Kine Weekly wrote: "The humour in this British comedy rests securely on its neat bucolic wit and the accuracy of its female psychology. Exaggeration is, of course, evident in the characterisation, but caricature is skilfully avoided. Friendly and versatile detail – the stormy love affairs of Sam's daughters are, for instance, amiably imposed on the central theme – is yet another happy factor. Natural, spicy dialogue and authentic and pictorially effective background give the final touch to a picture that is every bit as entertaining and diverting as its successful stage progenitor."

Picturegoer wrote: "The rural humour is well captured and the feminine psychology amusingly presented."

Picture Show wrote: "Once again this delightful play has been made into an equally delightful film ... The situations, dialogue and acting all contribute to the fun, which is a real rustic frolic, with a depth of human understanding that makes the fun even better in the telling.
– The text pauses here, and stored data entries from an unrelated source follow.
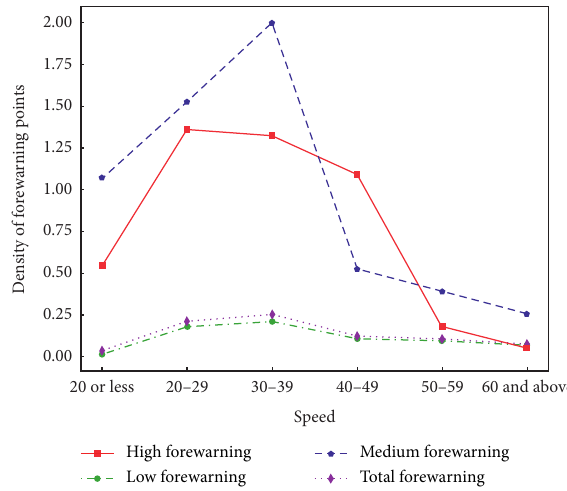
Figure 10: Density of forewarning points corresponding to dif- ferent speeds in each forewarning density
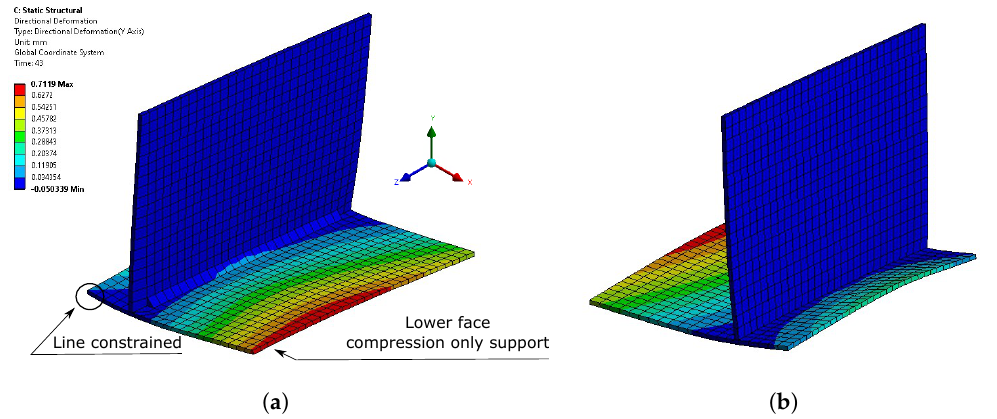
Figure 7. Boundary conditions and vertical deformation contours for the Renzi model (15 scale factors): ( a ) frontal view; ( b ) rear view.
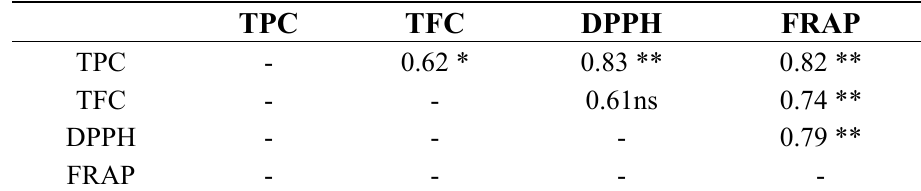
Table 3. Correlation coefficients between total phenolic compounds, total flavonoid content and antioxidant activity determination assays (DPPH and FRAP) of cassava. TPC TFC DPPH FRAP TPC - 0.62 * 0.83 ** 0.82 ** TFC - - 0.61ns 0.74 ** DPPH - - - 0.79 ** FRAP - - - - For correlation coefficients, n = 18; ns, *, ** Non significant or significant at p ≤ 0.05 and p ≤ 0.01,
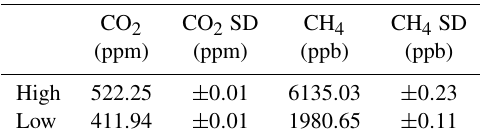
Table 1. Assigned mole fraction of calibration standards used dur- ing the campaign; SD refers to the calibration reproducibility, which is defined as the standard deviation (1 σ ) of the means of at least three independent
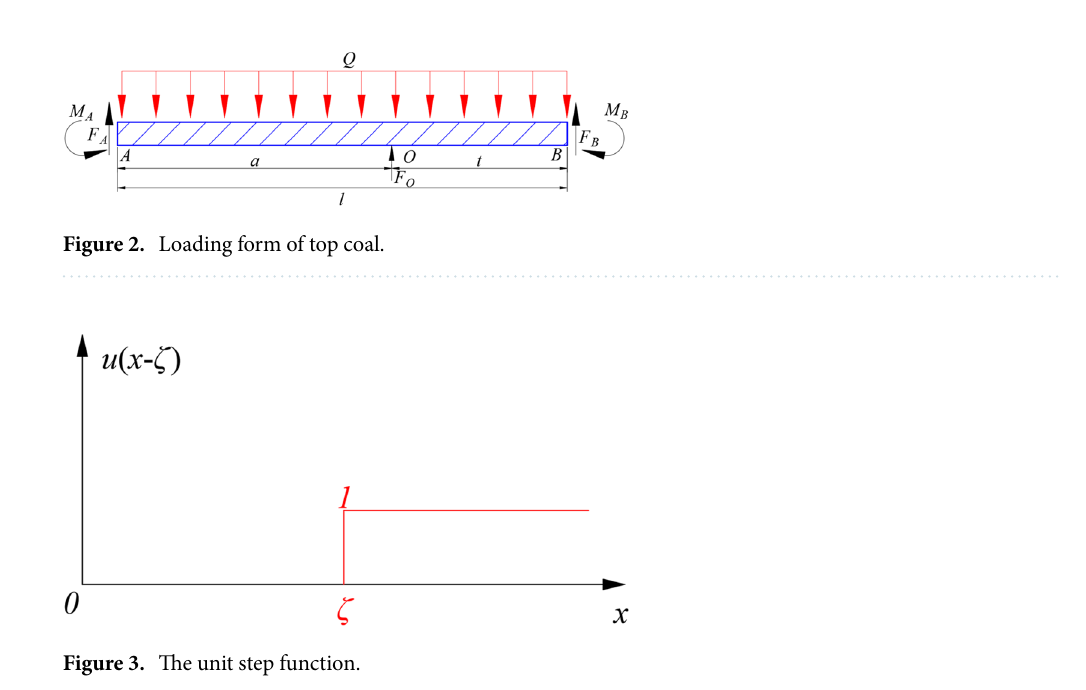
Figure 1. The location of working face 12,203 of Huojitu minefield, Shaanxi, China.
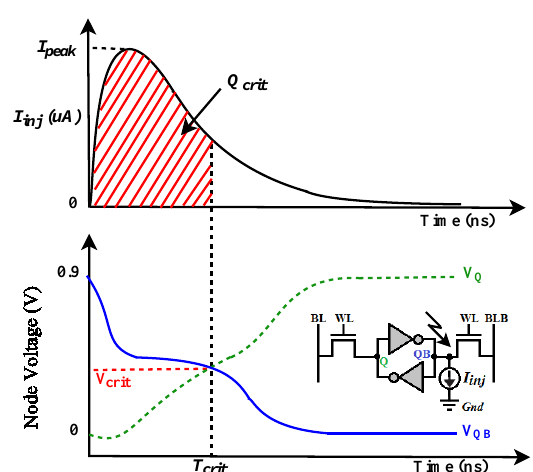
Figure 5. Graphical representation defining the critical charge. (top) Shows the transient behavior of the current pulse representing a possible particle strike. (bottom) V Q and V QB are the storage node voltages of the SRAM cell. Simulation setup for an high energy particle hitting a sensitive node V QB storing ’1’ of a SRAM cell is given in the inset.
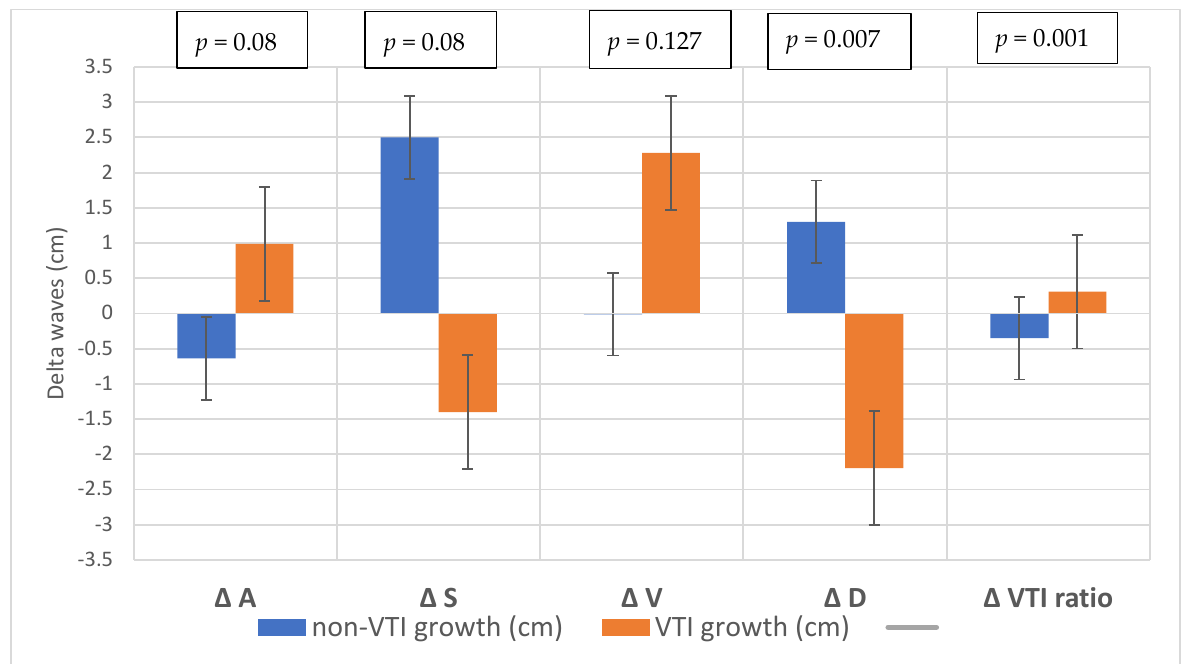
Figure 6. Changes in the waves during the preoperative – postoperative period.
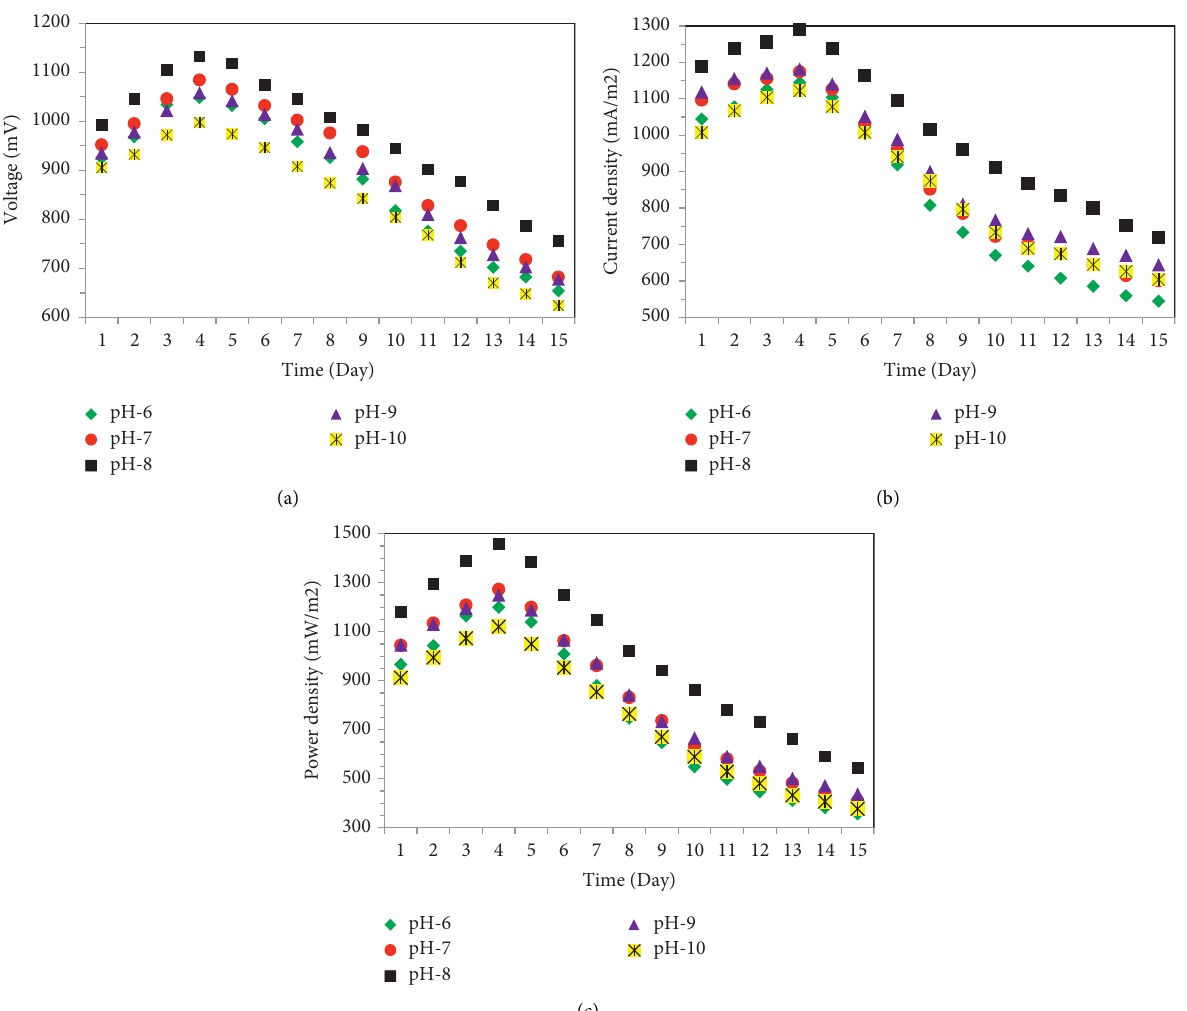
Figure 4: Effect of pH on the (a) generated voltage, (b) current density, and (c) power density by using biomass feed from Bhairab river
Basil Sydney is good as the farmer, with Wilfrid Lawson a joy as the immortal Churdles Ash."

Variety wrote: "Lightweight fare, this modestly budgeted feature from Pathe is unlikely to make much stir at the boxoffice. Eden Philpotts' comedy has retained too much of its stage attire, receiving little decisive action to give it screen momentum and is held down throughout by an ultra talky script."